Tuesday, September 16, 2008

97% of children play video games.

Ben had better never read about this study about the video gaming habits of children.
The survey, released Tuesday, combined the telephone responses from a nationally representative sample of 1,102 young people, ages 12 to 17, and their parents. Performed from November 2007 through February of this year, and partly funded by the MacArthur Foundation, it had a margin of error of three percentage points.

Among other things, the survey found that:

—Ninety-seven percent of young respondents play video games. That's 99 percent of boys and 94 percent of girls, with little difference in the percentages among various racial and ethnic groups and incomes. In fact, 7 percent of those surveyed said they didn't have a computer at home, but did have a game console, such as Sony Corp.'s PlayStation, Microsoft Corp.'s Xbox or Nintendo Co.'s Wii.

—They play often. When surveyed, half of the respondents said they had played a video game the previous day.

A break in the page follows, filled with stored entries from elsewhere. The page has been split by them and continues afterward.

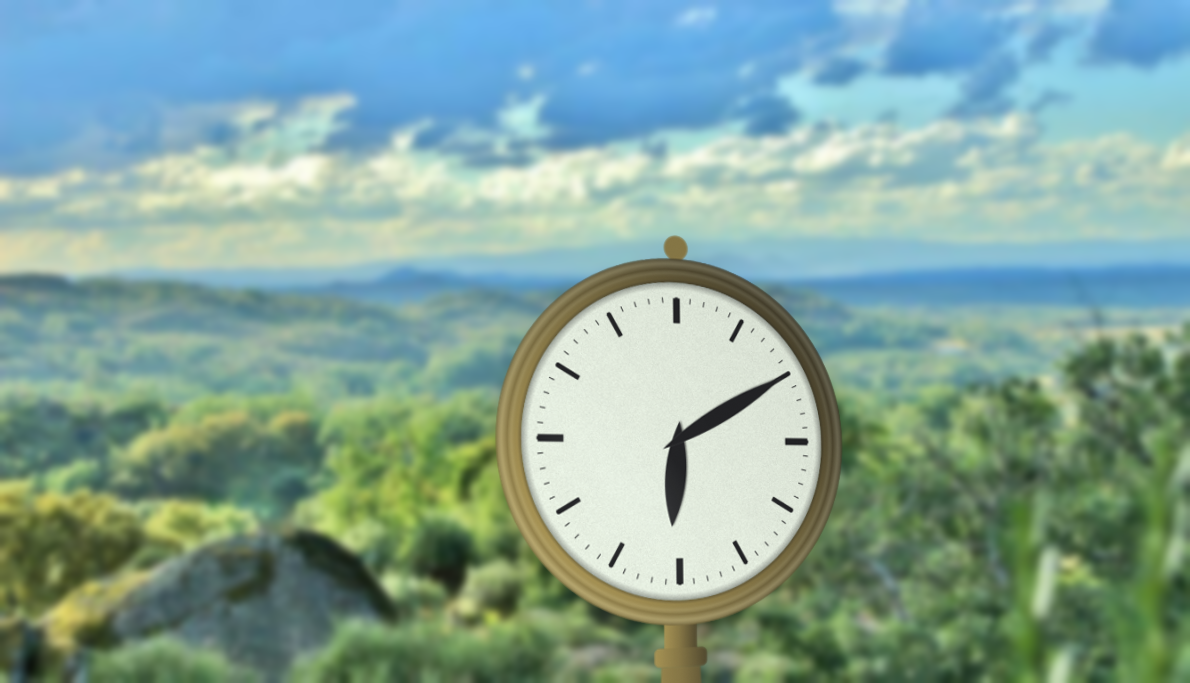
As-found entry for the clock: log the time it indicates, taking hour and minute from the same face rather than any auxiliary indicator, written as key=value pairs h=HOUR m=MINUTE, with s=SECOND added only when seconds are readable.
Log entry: h=6 m=10
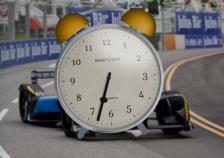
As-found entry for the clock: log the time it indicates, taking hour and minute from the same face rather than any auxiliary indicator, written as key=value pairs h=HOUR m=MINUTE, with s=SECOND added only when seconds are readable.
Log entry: h=6 m=33
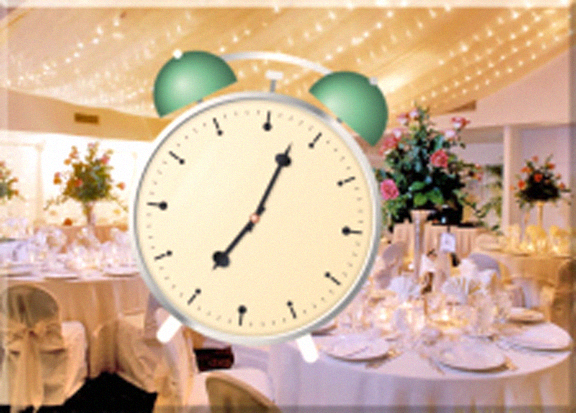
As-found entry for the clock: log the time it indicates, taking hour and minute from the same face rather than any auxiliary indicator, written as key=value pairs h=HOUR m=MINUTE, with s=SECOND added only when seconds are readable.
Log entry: h=7 m=3
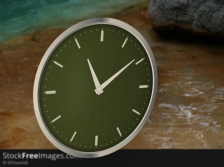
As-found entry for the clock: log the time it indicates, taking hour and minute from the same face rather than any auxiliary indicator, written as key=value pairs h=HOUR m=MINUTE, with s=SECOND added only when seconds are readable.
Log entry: h=11 m=9
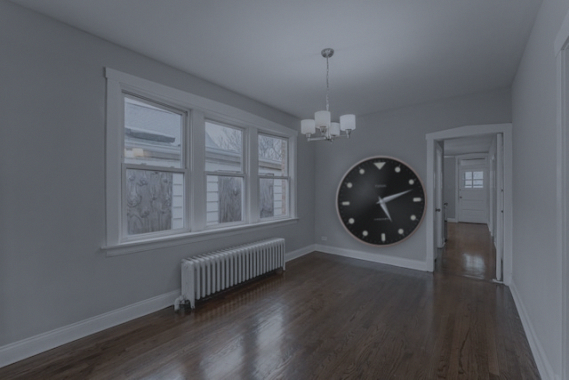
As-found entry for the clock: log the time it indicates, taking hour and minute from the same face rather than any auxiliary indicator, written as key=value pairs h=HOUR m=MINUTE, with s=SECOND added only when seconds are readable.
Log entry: h=5 m=12
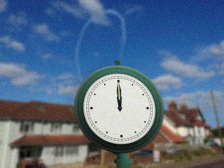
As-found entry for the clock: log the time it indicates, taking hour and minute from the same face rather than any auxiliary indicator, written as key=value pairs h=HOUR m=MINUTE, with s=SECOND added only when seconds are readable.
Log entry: h=12 m=0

—Their games of choice are as diverse as their tastes in music or TV. Eighty percent of respondents play five or more different game genres, with racing, puzzles, sports and action the most common. Favorites were "Guitar Hero," "Halo 3," "Madden NFL," solitaire and "Dance Dance Revolution."

Poor Ben thinks he's very badly treated because video games are banned in this household.

Ben has a tendency towards electronic media addiction. My cure for it is to not have it on hand. Our television set is in the master bedroom so it is out of sight and out of mind for him. If I let him, he'd watch videos all day long. I ended up telling him that he has to earn video minutes with reading minutes.

Right now his dearest desire is to own a hand held video game thingy. I think though that he's coming to the realization that he is not going to own one any time soon.

One day he'll thank me for reading Jane Healey's book, "Failure to Connect", but for now he thinks he's very hard done by because of our family stance on electronic media.

4 comments:

Lydia Netzer said...

Fortunately for Ben, his mother spends a lot of time devising interesting, engaging things for him to do that do not involve rectangular screens. :)

We're fairly big on the rectangular screens around here, but I'd be a pretty big hypocrit if I didn't let the kids play video games when I'm such a big fan myself!

Lydia Netzer said...

I just misspelled hypocrite. Does this make me a hypocrite for making Benny write "relevant" and "alliteration" four times each today? Or maybe a hypocrit?

Anonymous said...

Max is the same way. We haven't unpacked the video games since we moved, and we don't plan to any time soon. He just gets too addicted to them. I truly wish he could be satisfied with a little game-time here and there, but that does NOT work for him. It's all or nothing. Fortunately, like you said, the out-of-sight out-of-mind works pretty well (so far!)

alaina said...

I wonder what kind of questions they asked the kids? If someone asked my children if they PLAY video games, they would say yes; yet, we don't OWN any video games. They'd also say that guitar hero is their favorite game and they would probably sound like experts, but the only time they played it was over a weekend at a cousin's house back in July...:)

Julian gets addicted to electronic things, too, which is why I won't own a game console. I inherited a playstation from my sister's belongings and I sold it on eBay. Then Dan's sister offered us a different one (gamecube?) and was rather shocked when we thanked her but declined! lol!